Thursday, December 2, 2010


If you ask the Arizona Court of Appeals, parents may be liable for harm caused when their kid crashes the family car, even when the kid drives without permission.  The reasoning lies in the case of Young v. Beck.  That case is currently on review at the AZ Supreme Court.  Therefore, parents with driving children may want to watch this case carefully. 

The facts giving rise to Young v. Beck are typical of many households with teenagers.   Jason Beck, 17, was joy riding with his friends in a car provided by his parents.  On his way home, Jason crashed into Young who received serious injuries. However, the rub here is that the Becks told Jason that he could no longer have friends in the car because of a previous accident. He was only to drive the car to school, church, or work. Therefore, Jason did not have permission to joy ride as he did on the day of the accident.   

So, why are his parents liable?  Arizona follows what’s called “The Family Purpose Doctrine.”  The Family Purpose Doctrine simply says that a parent who “furnishes an automobile for the pleasure and convenience of the members of his[/her] family makes the use of the machine . . . [the parents'] affair or business, and that any member of the family driving the machine with the [parents’] consent, either express or implied, is the [parents’] agent.” See, Benton v. Regeser.  In other words, if you let your kid drive the family car, you are responsible if the kid crashes the car.

In Young v. Beck, the Becks argued at trial that Jason did not have express permission to use the car for driving his friends. Therefore, the Becks argued they should not be liable under the Family Purpose Doctrine.
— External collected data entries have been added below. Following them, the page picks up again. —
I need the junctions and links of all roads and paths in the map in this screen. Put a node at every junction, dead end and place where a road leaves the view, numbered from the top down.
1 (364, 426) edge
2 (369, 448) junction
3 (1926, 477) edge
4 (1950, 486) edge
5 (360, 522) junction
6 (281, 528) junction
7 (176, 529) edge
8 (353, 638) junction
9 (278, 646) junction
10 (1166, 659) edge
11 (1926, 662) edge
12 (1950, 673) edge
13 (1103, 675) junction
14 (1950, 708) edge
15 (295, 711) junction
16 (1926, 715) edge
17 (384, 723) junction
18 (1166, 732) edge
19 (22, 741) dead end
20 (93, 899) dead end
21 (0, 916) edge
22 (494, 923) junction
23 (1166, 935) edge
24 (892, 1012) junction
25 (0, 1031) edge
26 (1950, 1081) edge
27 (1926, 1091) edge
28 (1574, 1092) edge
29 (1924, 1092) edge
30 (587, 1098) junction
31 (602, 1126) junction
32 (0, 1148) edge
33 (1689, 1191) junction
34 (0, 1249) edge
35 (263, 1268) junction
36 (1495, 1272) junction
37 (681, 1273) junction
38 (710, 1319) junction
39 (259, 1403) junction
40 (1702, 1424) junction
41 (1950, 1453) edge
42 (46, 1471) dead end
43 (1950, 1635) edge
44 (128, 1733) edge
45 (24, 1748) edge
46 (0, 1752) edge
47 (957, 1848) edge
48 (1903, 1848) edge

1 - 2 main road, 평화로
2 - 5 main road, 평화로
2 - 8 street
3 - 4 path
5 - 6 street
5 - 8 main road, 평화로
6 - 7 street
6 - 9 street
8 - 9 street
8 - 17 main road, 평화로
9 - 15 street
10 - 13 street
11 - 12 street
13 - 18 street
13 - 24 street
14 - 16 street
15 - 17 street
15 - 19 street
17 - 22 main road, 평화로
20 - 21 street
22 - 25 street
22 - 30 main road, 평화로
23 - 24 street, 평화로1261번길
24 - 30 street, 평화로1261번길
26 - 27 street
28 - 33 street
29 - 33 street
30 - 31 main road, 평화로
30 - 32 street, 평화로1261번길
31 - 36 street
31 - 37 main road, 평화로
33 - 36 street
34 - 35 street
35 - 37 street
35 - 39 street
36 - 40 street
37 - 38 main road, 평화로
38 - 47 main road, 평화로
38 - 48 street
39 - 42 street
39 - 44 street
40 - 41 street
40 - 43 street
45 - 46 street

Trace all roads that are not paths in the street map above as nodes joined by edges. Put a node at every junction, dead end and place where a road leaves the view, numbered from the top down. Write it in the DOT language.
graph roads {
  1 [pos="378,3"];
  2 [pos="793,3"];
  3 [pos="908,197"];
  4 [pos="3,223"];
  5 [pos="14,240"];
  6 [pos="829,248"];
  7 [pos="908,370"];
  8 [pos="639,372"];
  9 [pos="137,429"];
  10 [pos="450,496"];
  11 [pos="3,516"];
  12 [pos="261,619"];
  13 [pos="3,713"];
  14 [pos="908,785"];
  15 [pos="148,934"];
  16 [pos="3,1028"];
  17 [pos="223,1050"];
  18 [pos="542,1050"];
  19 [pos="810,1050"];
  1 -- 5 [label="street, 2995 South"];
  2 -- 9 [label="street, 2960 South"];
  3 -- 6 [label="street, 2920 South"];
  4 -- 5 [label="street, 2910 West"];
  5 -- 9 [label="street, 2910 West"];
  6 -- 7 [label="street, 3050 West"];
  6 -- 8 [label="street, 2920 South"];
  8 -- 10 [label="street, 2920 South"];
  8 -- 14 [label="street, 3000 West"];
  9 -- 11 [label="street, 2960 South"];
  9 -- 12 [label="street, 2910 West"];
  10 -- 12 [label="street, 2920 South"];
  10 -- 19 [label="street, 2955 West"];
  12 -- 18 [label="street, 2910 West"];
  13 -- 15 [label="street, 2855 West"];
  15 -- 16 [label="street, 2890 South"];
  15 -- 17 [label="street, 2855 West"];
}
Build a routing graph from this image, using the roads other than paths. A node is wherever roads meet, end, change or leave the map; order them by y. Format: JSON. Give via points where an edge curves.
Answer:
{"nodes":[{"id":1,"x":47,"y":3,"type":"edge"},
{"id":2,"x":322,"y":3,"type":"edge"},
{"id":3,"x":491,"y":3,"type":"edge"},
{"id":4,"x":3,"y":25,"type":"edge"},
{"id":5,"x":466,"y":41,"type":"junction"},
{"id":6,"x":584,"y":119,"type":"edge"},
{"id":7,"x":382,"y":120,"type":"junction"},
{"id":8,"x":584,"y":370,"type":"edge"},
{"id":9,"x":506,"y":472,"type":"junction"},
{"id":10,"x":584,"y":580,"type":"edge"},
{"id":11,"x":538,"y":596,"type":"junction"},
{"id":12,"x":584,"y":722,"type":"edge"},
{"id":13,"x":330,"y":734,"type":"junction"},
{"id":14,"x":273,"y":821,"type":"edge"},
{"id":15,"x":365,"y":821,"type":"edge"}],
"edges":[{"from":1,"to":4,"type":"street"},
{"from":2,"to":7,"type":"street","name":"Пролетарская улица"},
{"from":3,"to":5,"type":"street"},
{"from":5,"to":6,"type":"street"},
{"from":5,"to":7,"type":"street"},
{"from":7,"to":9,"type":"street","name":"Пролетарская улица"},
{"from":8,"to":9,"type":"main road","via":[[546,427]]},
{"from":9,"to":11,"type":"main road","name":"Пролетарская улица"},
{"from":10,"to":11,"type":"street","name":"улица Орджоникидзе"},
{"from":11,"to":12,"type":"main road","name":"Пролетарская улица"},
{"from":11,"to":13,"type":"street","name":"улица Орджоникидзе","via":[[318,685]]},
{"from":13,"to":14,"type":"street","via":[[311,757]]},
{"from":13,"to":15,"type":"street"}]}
The Court, however, reasoned that the Becks gave Jason implied consent to drive the car for family purposes because Jason had permission to drive the car for many other purposes.

So, what’s the moral of the story? If you have an accident prone child, take away the car keys and deny him or her the right to drive your car. Therefore, when he or she crashes the car and subjects you to liability, you’ll have an excuse at Court why your disobedient child should be the only person responsible for the damage. But, that’s easier said than done.  Your other choice is to carry a huge insurance policy.